A marquee-newsroom pilot won't prove agent containment or deepfake detection works. A second newsroom's unsubsidized renewal will.
Two wedges surfaced this week with no company built on them yet: containment for agents that go rogue, and detection for images that don't exist. Whoever ships either first will announce a pilot with a marquee newsroom, and the trade press will call it proof.
Watch instead for the second, unrelated newsroom that pays for the same tool six months on with no vendor discount attached. That's the receipt a workshop can't fake.
93% of enterprise AI budgets buy tech; 7% buys adoption. Forrester says a quarter of 2026 AI spend now slips to 2027.
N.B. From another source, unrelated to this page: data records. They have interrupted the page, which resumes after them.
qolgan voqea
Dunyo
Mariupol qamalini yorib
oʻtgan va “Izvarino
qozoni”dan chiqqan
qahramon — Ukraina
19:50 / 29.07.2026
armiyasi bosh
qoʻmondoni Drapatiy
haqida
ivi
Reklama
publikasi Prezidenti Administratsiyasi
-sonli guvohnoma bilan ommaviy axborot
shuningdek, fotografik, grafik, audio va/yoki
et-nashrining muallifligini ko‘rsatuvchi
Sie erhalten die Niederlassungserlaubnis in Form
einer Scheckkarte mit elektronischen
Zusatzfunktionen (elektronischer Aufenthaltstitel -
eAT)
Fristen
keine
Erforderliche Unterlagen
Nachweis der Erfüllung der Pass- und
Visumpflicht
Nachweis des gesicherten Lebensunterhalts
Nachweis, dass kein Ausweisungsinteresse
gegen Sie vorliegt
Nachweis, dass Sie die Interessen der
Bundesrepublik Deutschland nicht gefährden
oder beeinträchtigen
Buying the AI is the easy 93%. Deloitte finds that's the share of enterprise AI budgets going to models, infrastructure and licenses — leaving 7% for the workflows, training and governance that make any of it land.
So it doesn't land. 79% of executives feel a productivity gain; 29% can measure one.
Forrester now projects enterprises will defer a quarter of planned 2026 AI spend into 2027 as returns stay invisible.
The second purchase needs a measured first one — and most buyers can't measure theirs.
Two more numbers from the same buyer-side read. BCG: teams juggling too many uncoordinated AI tools see 39% more errors. And the permission tax — some enterprises bought Copilot, then paused deployment for months because turning on an AI that surfaces anything a user can technically access exposed years of permission sprawl; utilization sat near 10% while the $30/seat meter ran. The spend shows up first; the value waits on the 7% nobody funded.